The mayor said, "there's nothing we can do to undo the tragedy for the family, but we've just got to get guns out of the hands of kids and of the people who should not have them."
Flatbush is a place where many people distrust the police, and gun violence is part of everyday life, some residents say.
"As a black man growing up in Flatbush, you just expect to be harassed by the cops, pulled over, arrested and now just straight up killed," said Shanduke McPhatter, a 35-year-old former gang member who works with young men in the neighborhood. "That's what's happening out here. And kids are doing it to themselves to -- they doing the crime, too -- and you got cops who don't live here coming in here so hard, too hard. That's how we got a situation like Kimani Gray."

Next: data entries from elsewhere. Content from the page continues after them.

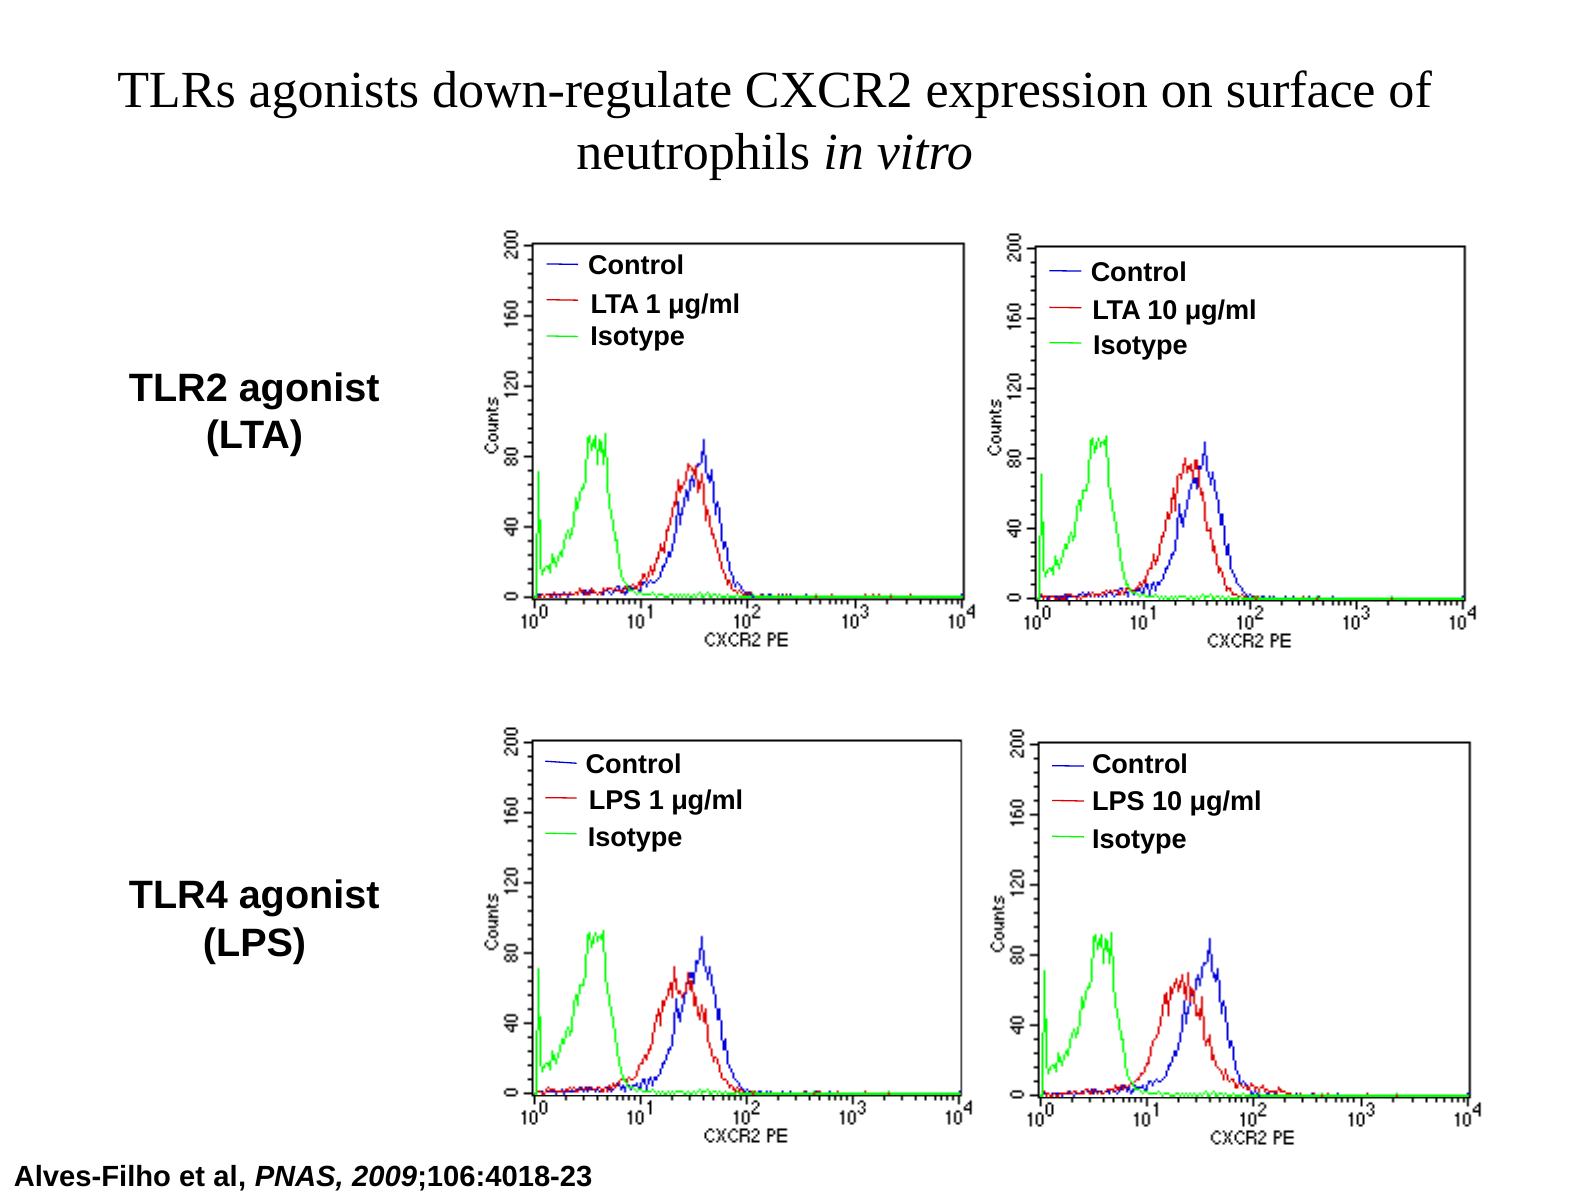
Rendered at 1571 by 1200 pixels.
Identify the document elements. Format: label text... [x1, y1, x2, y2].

text_box Isotype [574, 310, 698, 359]
text_box Control [572, 239, 698, 288]
text_box Isotype [572, 811, 696, 860]
text_box LTA 1 μg/ml [574, 278, 757, 327]
text_box Control [569, 738, 695, 787]
text_box Isotype [1077, 319, 1201, 368]
text_box Control [1075, 246, 1201, 295]
text_box Control [1076, 738, 1202, 775]
text_box LTA 10 μg/ml [1076, 284, 1273, 333]
text_box LPS 10 μg/ml [1076, 775, 1273, 824]
text_box TLR4 agonist (LPS) [113, 861, 397, 972]
text_box Isotype [1076, 824, 1200, 862]
picture [987, 720, 1491, 1149]
text_box TLR2 agonist (LTA) [113, 353, 397, 465]
text_box Alves-Filho et al, PNAS, 2009;106:4018-23 [0, 1149, 615, 1200]
text_box LPS 1 μg/ml [572, 774, 755, 823]
picture [481, 718, 982, 1147]
picture [481, 221, 1486, 652]
text_box TLRs agonists down-regulate CXCR2 expression on surface of neutrophils in vitro [68, 18, 1482, 218]
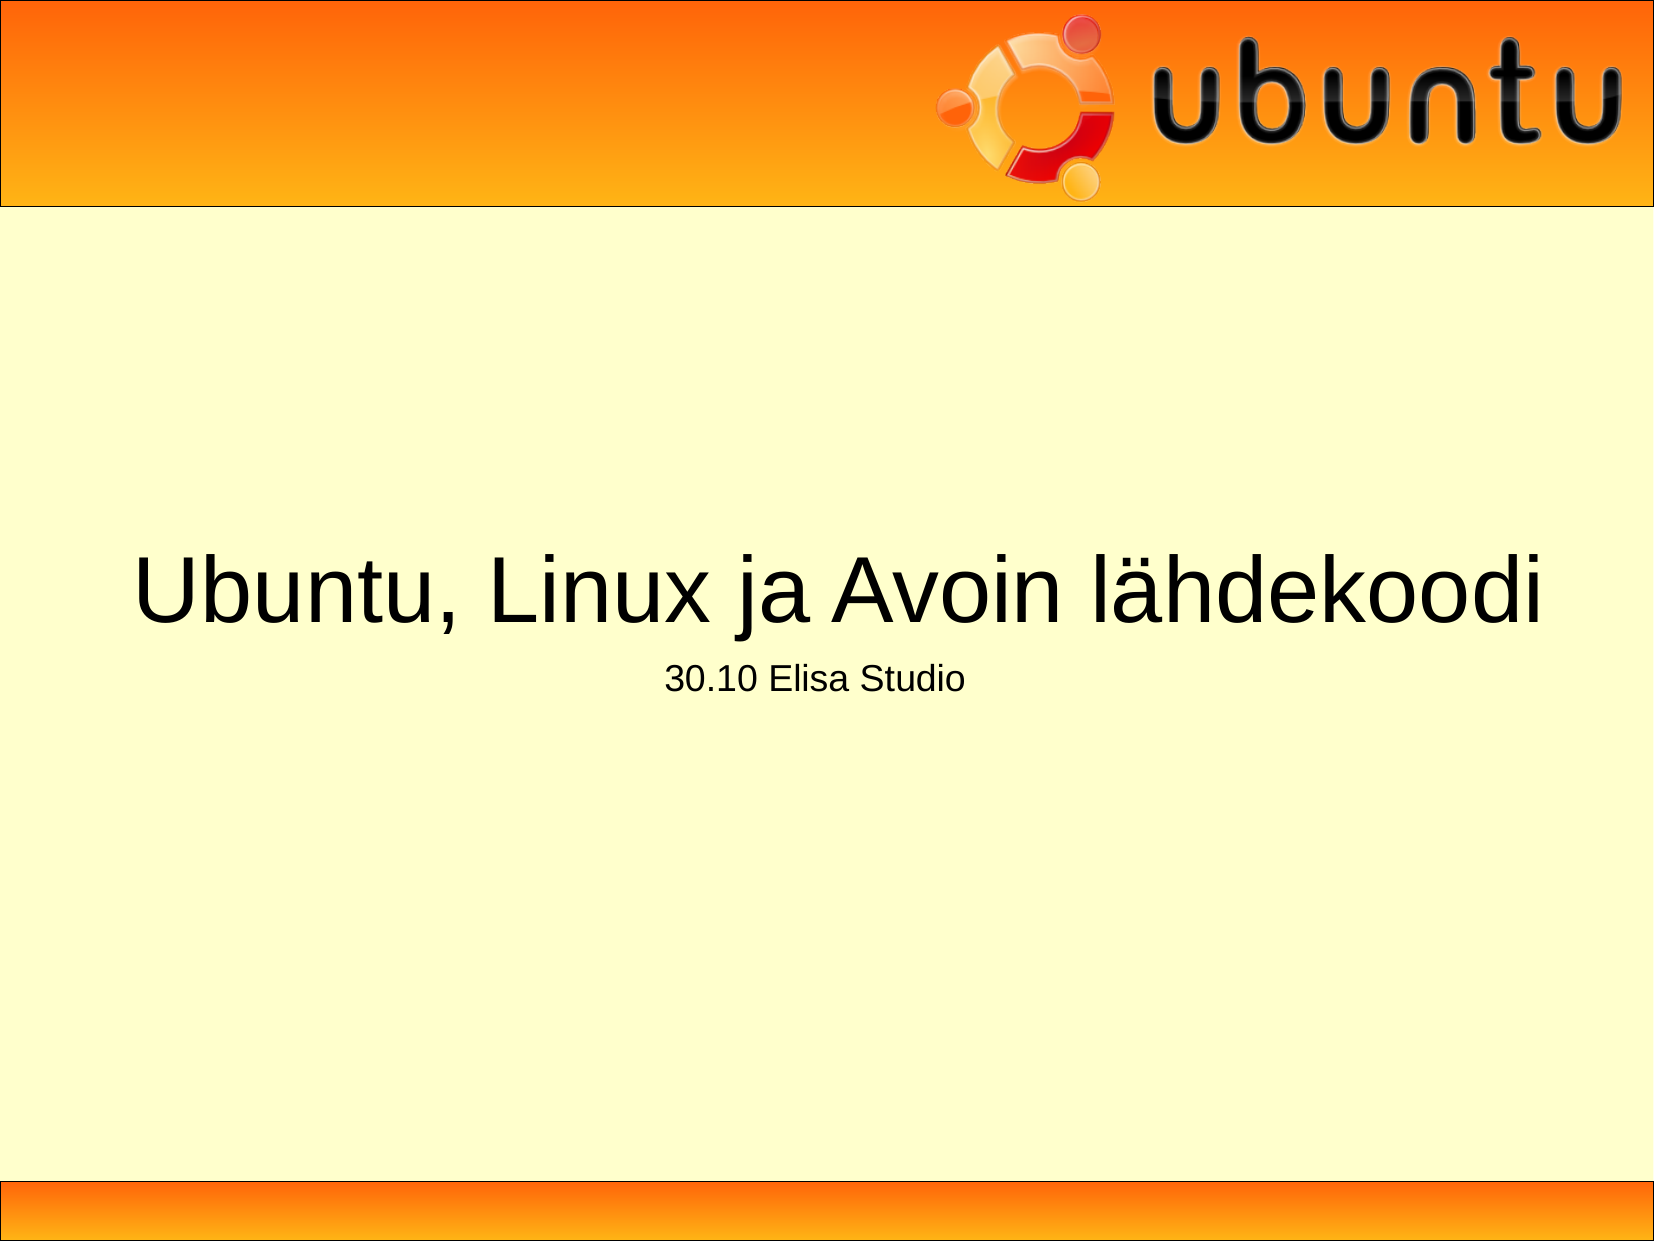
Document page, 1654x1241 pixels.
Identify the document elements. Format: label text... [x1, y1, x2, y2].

text_box Ubuntu, Linux ja Avoin lähdekoodi [118, 530, 1561, 650]
text_box [0, 1181, 1654, 1241]
picture [915, 0, 1654, 218]
text_box [0, 0, 915, 207]
text_box 30.10 Elisa Studio [649, 649, 981, 707]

The violence over Gray's death will eventually subside, but the intense distrust of police will rear itself again violently soon enough in Flatbush, said Lumumba Akinwole-Bandele, a senior organizer with the NAACP.
A Brooklyn resident for 41 years, he and McPhatter told CNN there are big problems to address.
"There are no community centers here," McPhatter said. "That has to change. You have to be here and get involved.
"And for the cops, they just need to take that badge away and talk, talk to us like human beings. We're asking them to do that, and we've gotta open up and talk to them. We have to do our part, too. Otherwise, this is just going to keep happening."